OPINION: Our GJ City Council has decided they know what’s good for us
Free Press Weekly Opinion Columnist
Heck, I missed it.
“It” was the deadline to place my name in the hat for the Grand Junction City Council seat vacated by Rick Brainard. That deadline was 5 p.m. a week ago today. At about that time I was pulling my raft out of the Green River, an activity that had much higher priority in my life.
Our council now has a legitimate (?) majority of four councilors to select a new member without the support of Bennett Boeschenstein or Jim Doody. Those two gentlemen will be further marginalized and disenfranchised with this new selection, which will give the original gang a 5-2 edge in most votes. We can be sure that the majority of councilors can be trusted to make this selection without our input as they know best. What is good for the GJ Chamber is good for you, a situation you should get accustomed to over the next two years or so.
While I do not believe there is any direct collusion between any elected official and the Chamber of Commerce or political organizations controlled by the Chamber, I feel that the recent election has fostered an atmosphere in which we are being told we do not necessarily know what is good for us. Maybe we need to entrust the direction of our city to a small group who does understand, a group that can fill two councilor seats without the bothersome need of an election.
In my argument for consistency one councilor recently pointed out to me what he felt was inconsistent in my arguments. I am opposed to “secret” organizations that can raise untold dollars from untold sources and spend in any manner they like for the purpose of influencing elections. He likened it to reporting to the government how you spend your dollars. So, if I maintain that political contributions should be reported, it was likened to reporting to the government what I purchased with my dollars at the grocery store.
Well, no, I do not advocate that we should report how we spend our personal dollars. However, when someone is spending dollars in an attempt to influence the outcome of elections which will, in turn, determine how our tax dollars are spent, we have a right to know who they are and what their motivations are. We are not talking about them spending their dollars, but rather determining how our dollars are allocated. I think there is a definable difference between the two.
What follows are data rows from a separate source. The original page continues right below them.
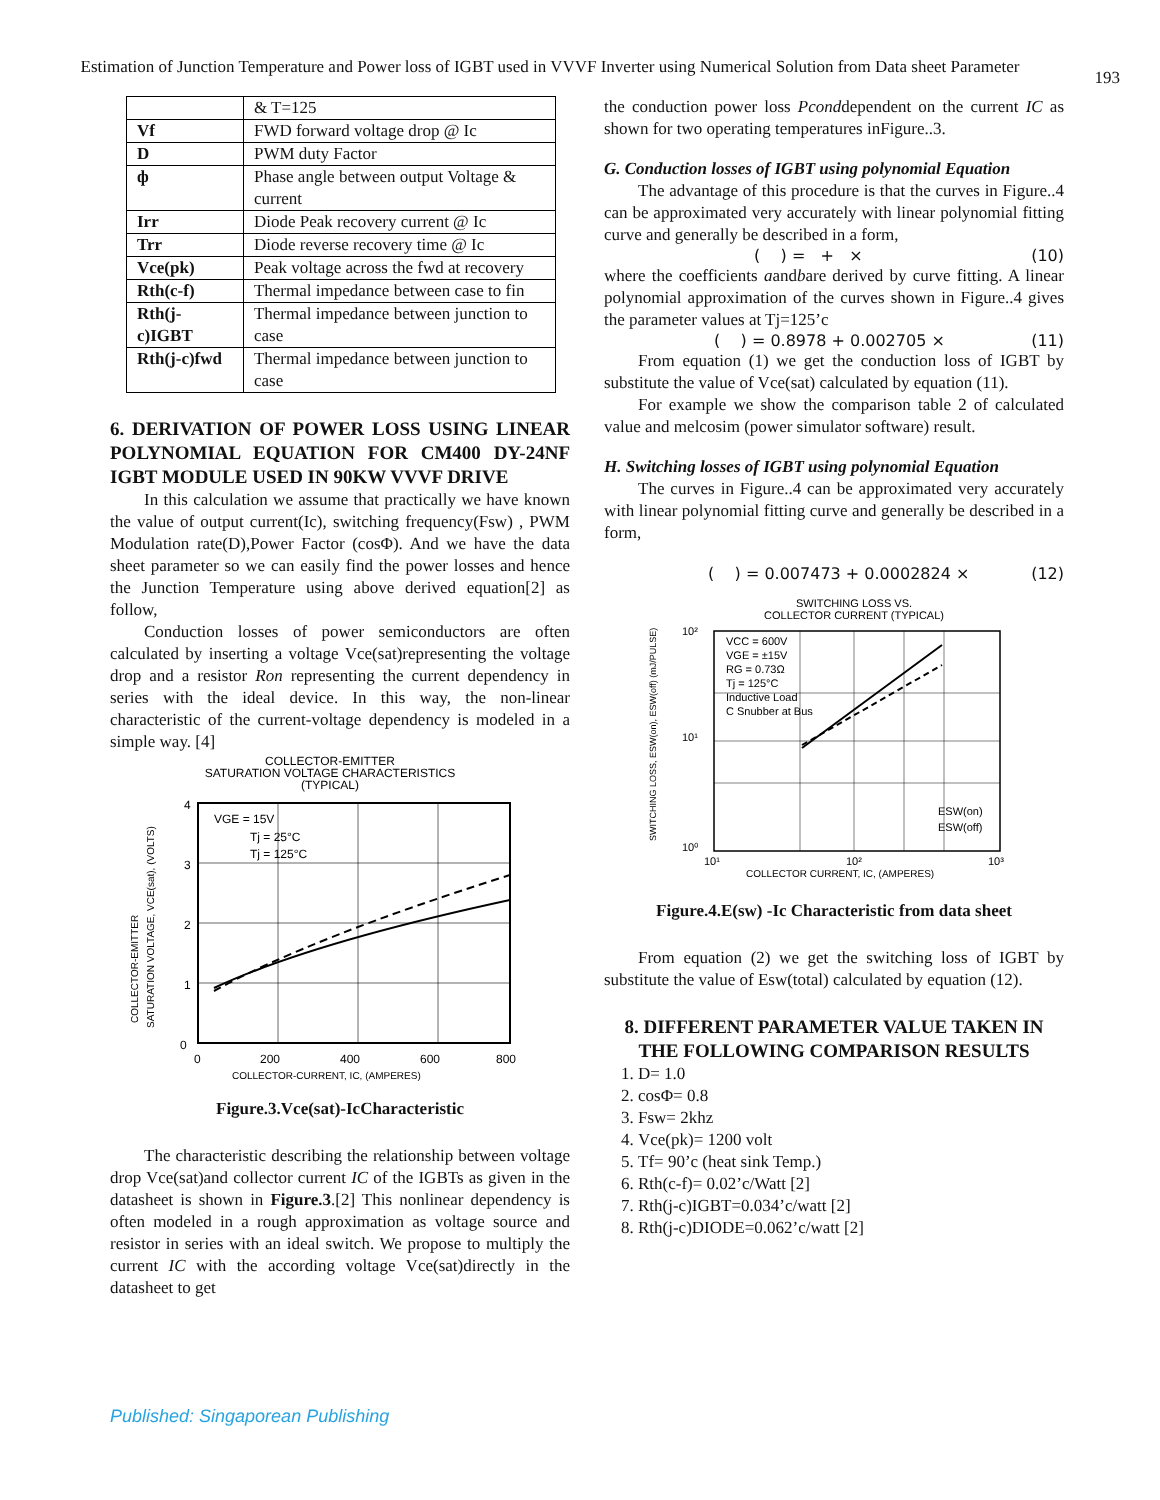Estimation of Junction Temperature and Power loss of IGBT used in VVVF Inverter using Numerical Solution from Data sheet Parameter
193
| | & T=125 |
| Vf | FWD forward voltage drop @ Ic |
| D | PWM duty Factor |
| ф | Phase angle between output Voltage & current |
| Irr | Diode Peak recovery current @ Ic |
| Trr | Diode reverse recovery time @ Ic |
| Vce(pk) | Peak voltage across the fwd at recovery |
| Rth(c-f) | Thermal impedance between case to fin |
| Rth(j-c)IGBT | Thermal impedance between junction to case |
| Rth(j-c)fwd | Thermal impedance between junction to case |
6. DERIVATION OF POWER LOSS USING LINEAR POLYNOMIAL EQUATION FOR CM400 DY-24NF IGBT MODULE USED IN 90KW VVVF DRIVE
In this calculation we assume that practically we have known the value of output current(Ic), switching frequency(Fsw) , PWM Modulation rate(D),Power Factor (cosΦ). And we have the data sheet parameter so we can easily find the power losses and hence the Junction Temperature using above derived equation[2] as follow,
Conduction losses of power semiconductors are often calculated by inserting a voltage Vce(sat)representing the voltage drop and a resistor Ron representing the current dependency in series with the ideal device. In this way, the non-linear characteristic of the current-voltage dependency is modeled in a simple way. [4]
COLLECTOR-EMITTER
SATURATION VOLTAGE CHARACTERISTICS
(TYPICAL)
4
3
2
1
0
0
200
400
600
800
VGE = 15V
Tj = 25°C
Tj = 125°C
COLLECTOR-CURRENT, IC, (AMPERES)
COLLECTOR-EMITTER
SATURATION VOLTAGE, VCE(sat), (VOLTS)
Figure.3.Vce(sat)-IcCharacteristic
The characteristic describing the relationship between voltage drop Vce(sat)and collector current IC of the IGBTs as given in the datasheet is shown in Figure.3.[2] This nonlinear dependency is often modeled in a rough approximation as voltage source and resistor in series with an ideal switch. We propose to multiply the current IC with the according voltage Vce(sat)directly in the datasheet to get
the conduction power loss Pconddependent on the current IC as shown for two operating temperatures inFigure..3.
G. Conduction losses of IGBT using polynomial Equation
The advantage of this procedure is that the curves in Figure..4 can be approximated very accurately with linear polynomial fitting curve and generally be described in a form,
( ) = + × (10)
where the coefficients aandbare derived by curve fitting. A linear polynomial approximation of the curves shown in Figure..4 gives the parameter values at Tj=125’c
( ) = 0.8978 + 0.002705 × (11)
From equation (1) we get the conduction loss of IGBT by substitute the value of Vce(sat) calculated by equation (11).
For example we show the comparison table 2 of calculated value and melcosim (power simulator software) result.
H. Switching losses of IGBT using polynomial Equation
The curves in Figure..4 can be approximated very accurately with linear polynomial fitting curve and generally be described in a form,
( ) = 0.007473 + 0.0002824 × (12)
SWITCHING LOSS VS.
COLLECTOR CURRENT (TYPICAL)
10²
10¹
10⁰
10¹
10²
10³
VCC = 600V
VGE = ±15V
RG = 0.73Ω
Tj = 125°C
Inductive Load
C Snubber at Bus
ESW(on)
ESW(off)
COLLECTOR CURRENT, IC, (AMPERES)
SWITCHING LOSS, ESW(on), ESW(off) (mJ/PULSE)
Figure.4.E(sw) -Ic Characteristic from data sheet
From equation (2) we get the switching loss of IGBT by substitute the value of Esw(total) calculated by equation (12).
8. DIFFERENT PARAMETER VALUE TAKEN IN THE FOLLOWING COMPARISON RESULTS
1. D= 1.0
2. cosΦ= 0.8
3. Fsw= 2khz
4. Vce(pk)= 1200 volt
5. Tf= 90’c (heat sink Temp.)
6. Rth(c-f)= 0.02’c/Watt [2]
7. Rth(j-c)IGBT=0.034’c/watt [2]
8. Rth(j-c)DIODE=0.062’c/watt [2]
Published: Singaporean Publishing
In a move likely to not sit well with owners of commercial properties along North Avenue, Marty Chazen and Phyllis Norris have argued against the creation of a Tax Increment Financing model to support infrastructure improvements along that aging corridor. Creation of this urban renewal-type district would divert some taxes toward improvements designed to improve the potential marketability and appearance of this commercial strip. Those tax dollars are dollars which may otherwise become refundable to city taxpayers under TABOR provisions. It is in this reasoning that Chazen has developed his opposition as it may be a project that would subvert the intent of TABOR.
Other property owners (Horizon Drive and Downtown come to mind) have been sufficiently concerned to create special taxing districts that increased their taxes to improve their commercial areas. The North Avenue group apparently is not that personally invested in their properties and businesses and asks instead that we all come to their aid with some type of hand out. Chazen and Norris elected as “business friendly” candidates may now be vilified if they refuse to approve corporate welfare benefits to property owners not sufficiently confident to further invest in their own self-interest.
POT WILL FIND A WAY
In continuing moves sure to empower and encourage bootleggers and black marketers, our political entities continue to move forward to make sure pot cannot be bought here. Given that smoking the weed has become a legal activity for those 21 and older, it is nonsensical to claim that not allowing its sale within our borders will contain it. Folks wishing to purchase it will merely drive to the next city or county or create a small buying group reminiscent of a community trip to Sam’s or Costco or continue to buy from their friendly local dealer. Rather than regulating and taxing a legal industry, we will be content to maintain and foster its criminal nature.